Image (c) ConsumerAffairs. U.S. home prices rose 0.1% in March, with annual growth at record lows. Demand pressures and regional disparities shape the housing market.

Nationwide, prices rose 0.1% in March

  • U.S. home prices rose just 0.1% in March, marking the third straight month of minimal gains.

  • Annual price growth slowed to about 1.7%–1.9%, the weakest on record dating back to 2012.

  • Prices declined in 13 major metro areas, with the biggest drops in Texas markets.


Are home prices going up or going down? It all depends.

In some markets where prices surged during the pandemic, prices are now falling. But in some other markets, where demand has remained steady, home prices are still rising.

So, when you hear that home prices rose 0.1% in March, that’s the national average of the top housing markets taken together. 

In a new analysis, real estate brokerage Redfin reports that March prices were up roughly 1.7% from a year earlier — the slowest year-over-year growth since Redfin began tracking the data in 2012. 

Demand pressures weigh on prices

The sluggish growth reflects softer demand, as many prospective buyers have stepped back from the market. Elevated mortgage rates — rising from about 6% to 6.4% in March — combined with economic uncertainty, have reduced affordability and dampened buyer activity. 

Redfin economists say these pressures are “putting a lid” on price growth, contributing to what they describe as an early-stage reset in the housing market. 

Supply constraints prevent price declines

Despite weaker demand, home prices have not fallen nationally, largely because inventory remains constrained. Some homeowners are opting not to sell into a softer market, limiting the number of new listings and helping support prices. 

There are still more sellers than buyers overall, but the gap has narrowed as both sides hesitate amid uncertain conditions. 
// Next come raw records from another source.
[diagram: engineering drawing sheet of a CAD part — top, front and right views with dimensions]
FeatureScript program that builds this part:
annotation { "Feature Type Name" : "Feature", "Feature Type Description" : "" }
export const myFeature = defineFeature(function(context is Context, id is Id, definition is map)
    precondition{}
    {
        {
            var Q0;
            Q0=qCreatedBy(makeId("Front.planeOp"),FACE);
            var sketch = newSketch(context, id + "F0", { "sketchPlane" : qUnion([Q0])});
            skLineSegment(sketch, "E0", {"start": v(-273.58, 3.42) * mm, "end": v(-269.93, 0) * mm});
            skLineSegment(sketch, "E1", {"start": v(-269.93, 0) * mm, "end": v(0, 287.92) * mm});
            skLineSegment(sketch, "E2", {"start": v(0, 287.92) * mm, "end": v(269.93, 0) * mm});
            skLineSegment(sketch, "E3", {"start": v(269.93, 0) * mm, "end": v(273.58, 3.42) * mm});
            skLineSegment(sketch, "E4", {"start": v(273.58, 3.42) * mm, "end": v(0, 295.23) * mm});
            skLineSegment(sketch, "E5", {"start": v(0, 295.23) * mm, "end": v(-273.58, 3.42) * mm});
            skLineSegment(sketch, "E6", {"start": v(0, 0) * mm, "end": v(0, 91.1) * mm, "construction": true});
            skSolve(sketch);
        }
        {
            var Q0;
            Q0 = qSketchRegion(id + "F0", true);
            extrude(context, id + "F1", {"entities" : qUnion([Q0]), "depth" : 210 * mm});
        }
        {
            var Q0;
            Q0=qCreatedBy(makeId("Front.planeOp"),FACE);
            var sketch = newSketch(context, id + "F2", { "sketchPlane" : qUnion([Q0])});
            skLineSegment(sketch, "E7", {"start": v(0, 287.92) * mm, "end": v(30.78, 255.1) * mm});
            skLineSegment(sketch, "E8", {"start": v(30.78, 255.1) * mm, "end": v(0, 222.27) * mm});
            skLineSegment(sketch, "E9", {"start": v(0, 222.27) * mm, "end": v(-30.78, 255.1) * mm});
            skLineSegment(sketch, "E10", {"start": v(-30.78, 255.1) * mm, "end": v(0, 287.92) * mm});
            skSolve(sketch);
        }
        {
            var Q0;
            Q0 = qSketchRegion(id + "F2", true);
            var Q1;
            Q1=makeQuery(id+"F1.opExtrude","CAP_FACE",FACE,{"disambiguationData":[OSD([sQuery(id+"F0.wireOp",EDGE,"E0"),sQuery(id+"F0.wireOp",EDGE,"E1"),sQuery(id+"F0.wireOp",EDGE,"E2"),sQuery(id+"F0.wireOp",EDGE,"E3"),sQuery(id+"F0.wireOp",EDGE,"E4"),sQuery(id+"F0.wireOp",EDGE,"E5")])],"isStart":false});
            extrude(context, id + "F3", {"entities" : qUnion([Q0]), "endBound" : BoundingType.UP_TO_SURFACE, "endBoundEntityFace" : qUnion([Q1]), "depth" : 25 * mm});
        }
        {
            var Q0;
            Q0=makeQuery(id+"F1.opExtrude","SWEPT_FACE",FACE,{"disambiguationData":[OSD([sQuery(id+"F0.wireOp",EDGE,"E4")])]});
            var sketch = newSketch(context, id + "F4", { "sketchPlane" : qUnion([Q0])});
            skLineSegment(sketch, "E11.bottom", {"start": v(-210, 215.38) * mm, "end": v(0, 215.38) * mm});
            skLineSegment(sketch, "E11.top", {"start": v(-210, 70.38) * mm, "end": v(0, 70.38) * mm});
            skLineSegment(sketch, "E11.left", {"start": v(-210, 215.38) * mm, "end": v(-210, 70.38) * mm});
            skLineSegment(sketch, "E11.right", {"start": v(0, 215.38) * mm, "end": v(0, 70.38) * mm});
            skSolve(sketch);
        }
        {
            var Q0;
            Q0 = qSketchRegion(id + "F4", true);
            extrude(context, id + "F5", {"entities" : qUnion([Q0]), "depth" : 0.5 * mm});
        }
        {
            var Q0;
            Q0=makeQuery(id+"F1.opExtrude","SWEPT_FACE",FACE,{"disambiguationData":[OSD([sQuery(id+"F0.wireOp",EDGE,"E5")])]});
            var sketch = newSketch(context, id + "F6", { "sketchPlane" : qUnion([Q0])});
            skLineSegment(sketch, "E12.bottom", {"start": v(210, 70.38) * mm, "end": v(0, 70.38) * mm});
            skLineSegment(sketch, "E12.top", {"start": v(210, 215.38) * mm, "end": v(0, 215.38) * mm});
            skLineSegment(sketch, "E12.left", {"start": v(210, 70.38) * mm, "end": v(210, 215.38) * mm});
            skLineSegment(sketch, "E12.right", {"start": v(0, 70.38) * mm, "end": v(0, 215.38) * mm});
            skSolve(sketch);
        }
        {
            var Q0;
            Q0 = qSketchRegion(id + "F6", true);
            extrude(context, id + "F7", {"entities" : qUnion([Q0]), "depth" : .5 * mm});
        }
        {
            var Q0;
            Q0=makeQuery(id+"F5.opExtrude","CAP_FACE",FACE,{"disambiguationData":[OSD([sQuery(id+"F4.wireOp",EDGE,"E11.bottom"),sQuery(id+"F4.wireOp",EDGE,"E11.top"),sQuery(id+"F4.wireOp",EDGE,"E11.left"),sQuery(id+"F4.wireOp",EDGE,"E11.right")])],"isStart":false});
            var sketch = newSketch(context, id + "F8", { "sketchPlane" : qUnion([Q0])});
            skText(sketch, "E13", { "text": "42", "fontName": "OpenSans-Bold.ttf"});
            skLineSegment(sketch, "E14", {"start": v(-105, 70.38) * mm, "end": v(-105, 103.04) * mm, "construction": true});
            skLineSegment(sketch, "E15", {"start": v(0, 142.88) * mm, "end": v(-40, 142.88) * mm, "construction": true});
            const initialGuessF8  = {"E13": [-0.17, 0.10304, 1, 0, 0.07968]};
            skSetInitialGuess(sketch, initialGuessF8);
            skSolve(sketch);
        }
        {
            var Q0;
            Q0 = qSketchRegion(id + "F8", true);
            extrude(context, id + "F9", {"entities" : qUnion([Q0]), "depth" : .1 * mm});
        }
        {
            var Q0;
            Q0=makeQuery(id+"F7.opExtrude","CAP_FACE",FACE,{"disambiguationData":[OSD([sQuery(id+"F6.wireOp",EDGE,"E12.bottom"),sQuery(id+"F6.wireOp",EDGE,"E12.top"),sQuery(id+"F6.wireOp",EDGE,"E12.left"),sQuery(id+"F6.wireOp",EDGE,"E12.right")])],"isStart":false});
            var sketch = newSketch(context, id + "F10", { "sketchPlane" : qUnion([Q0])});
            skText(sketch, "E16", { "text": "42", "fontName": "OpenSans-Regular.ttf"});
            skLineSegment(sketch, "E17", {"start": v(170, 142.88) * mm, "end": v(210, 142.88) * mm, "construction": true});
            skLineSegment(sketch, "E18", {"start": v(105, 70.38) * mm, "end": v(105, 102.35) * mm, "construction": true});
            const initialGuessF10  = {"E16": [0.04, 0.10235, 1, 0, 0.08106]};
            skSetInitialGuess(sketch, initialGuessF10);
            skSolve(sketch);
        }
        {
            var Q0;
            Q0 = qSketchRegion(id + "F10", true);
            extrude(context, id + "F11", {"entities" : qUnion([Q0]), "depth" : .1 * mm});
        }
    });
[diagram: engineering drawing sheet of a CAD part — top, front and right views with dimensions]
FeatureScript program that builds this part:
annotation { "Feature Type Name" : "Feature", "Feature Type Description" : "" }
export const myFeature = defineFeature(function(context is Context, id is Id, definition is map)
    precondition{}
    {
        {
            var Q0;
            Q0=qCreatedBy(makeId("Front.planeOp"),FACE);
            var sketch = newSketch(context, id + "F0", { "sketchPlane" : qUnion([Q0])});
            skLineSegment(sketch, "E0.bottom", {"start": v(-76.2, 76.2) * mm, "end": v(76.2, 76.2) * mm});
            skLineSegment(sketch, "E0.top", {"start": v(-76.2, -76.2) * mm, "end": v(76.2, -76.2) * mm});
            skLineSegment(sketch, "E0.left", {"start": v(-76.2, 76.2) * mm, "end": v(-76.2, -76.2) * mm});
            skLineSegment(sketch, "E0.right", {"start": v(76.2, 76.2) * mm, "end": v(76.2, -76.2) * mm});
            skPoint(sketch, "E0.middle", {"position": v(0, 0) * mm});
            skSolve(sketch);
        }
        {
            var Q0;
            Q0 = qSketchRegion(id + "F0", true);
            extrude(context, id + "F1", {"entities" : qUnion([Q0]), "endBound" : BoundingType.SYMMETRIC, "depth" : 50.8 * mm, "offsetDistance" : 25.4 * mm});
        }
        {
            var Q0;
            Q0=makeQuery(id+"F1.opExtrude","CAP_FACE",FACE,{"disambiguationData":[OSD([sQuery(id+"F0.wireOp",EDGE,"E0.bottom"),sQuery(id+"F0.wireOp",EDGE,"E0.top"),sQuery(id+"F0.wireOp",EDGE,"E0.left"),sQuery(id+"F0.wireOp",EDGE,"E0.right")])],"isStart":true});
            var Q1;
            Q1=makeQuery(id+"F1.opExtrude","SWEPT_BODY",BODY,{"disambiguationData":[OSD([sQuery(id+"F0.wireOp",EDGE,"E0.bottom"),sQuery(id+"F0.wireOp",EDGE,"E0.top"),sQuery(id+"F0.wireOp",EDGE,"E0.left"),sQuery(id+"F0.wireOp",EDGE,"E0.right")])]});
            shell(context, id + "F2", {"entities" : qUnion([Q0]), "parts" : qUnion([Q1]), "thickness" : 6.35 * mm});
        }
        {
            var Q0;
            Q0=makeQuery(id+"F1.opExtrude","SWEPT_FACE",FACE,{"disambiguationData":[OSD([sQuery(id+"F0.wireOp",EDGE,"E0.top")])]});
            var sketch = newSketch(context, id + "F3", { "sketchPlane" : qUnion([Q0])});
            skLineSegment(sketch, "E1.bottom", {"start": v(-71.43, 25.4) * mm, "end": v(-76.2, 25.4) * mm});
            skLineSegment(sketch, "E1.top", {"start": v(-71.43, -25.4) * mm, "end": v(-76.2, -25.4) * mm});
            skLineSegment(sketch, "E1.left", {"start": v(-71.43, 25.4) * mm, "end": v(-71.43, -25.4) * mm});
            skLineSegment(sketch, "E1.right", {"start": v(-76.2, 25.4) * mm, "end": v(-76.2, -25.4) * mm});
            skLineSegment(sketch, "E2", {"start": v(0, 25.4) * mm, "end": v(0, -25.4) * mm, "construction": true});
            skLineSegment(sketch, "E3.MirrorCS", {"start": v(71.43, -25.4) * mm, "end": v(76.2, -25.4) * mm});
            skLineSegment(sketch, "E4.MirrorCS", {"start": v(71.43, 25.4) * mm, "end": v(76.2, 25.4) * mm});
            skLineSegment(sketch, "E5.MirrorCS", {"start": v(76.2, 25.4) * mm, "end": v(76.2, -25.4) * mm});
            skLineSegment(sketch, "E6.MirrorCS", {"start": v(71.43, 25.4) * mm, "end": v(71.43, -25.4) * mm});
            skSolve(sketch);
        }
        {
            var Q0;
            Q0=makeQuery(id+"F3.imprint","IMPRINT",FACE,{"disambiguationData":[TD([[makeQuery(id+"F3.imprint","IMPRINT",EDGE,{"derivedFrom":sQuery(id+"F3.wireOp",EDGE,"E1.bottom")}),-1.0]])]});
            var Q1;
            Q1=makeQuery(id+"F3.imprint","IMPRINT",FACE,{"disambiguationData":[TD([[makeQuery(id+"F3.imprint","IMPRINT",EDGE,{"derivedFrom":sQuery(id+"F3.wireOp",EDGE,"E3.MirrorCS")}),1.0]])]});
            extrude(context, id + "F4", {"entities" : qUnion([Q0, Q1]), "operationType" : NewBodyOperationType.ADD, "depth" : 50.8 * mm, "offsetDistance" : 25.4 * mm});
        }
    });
Regional disparities widen

While the national trend shows slight growth, local markets are diverging. Prices fell month over month in 13 of the largest U.S. metro areas, with the steepest declines in Fort Worth and Austin, Texas. 

At the same time, some markets posted notable gains, including Pittsburgh, West Palm Beach, and San Francisco, highlighting uneven conditions across the country. 

Market reset underway

The latest data suggests the housing market is transitioning away from the rapid price growth seen during the pandemic era toward a more balanced environment.

Slower price increases could eventually improve affordability and draw some buyers back, but for now, high borrowing costs and economic uncertainty continue to restrain activity, keeping home price growth near historic lows.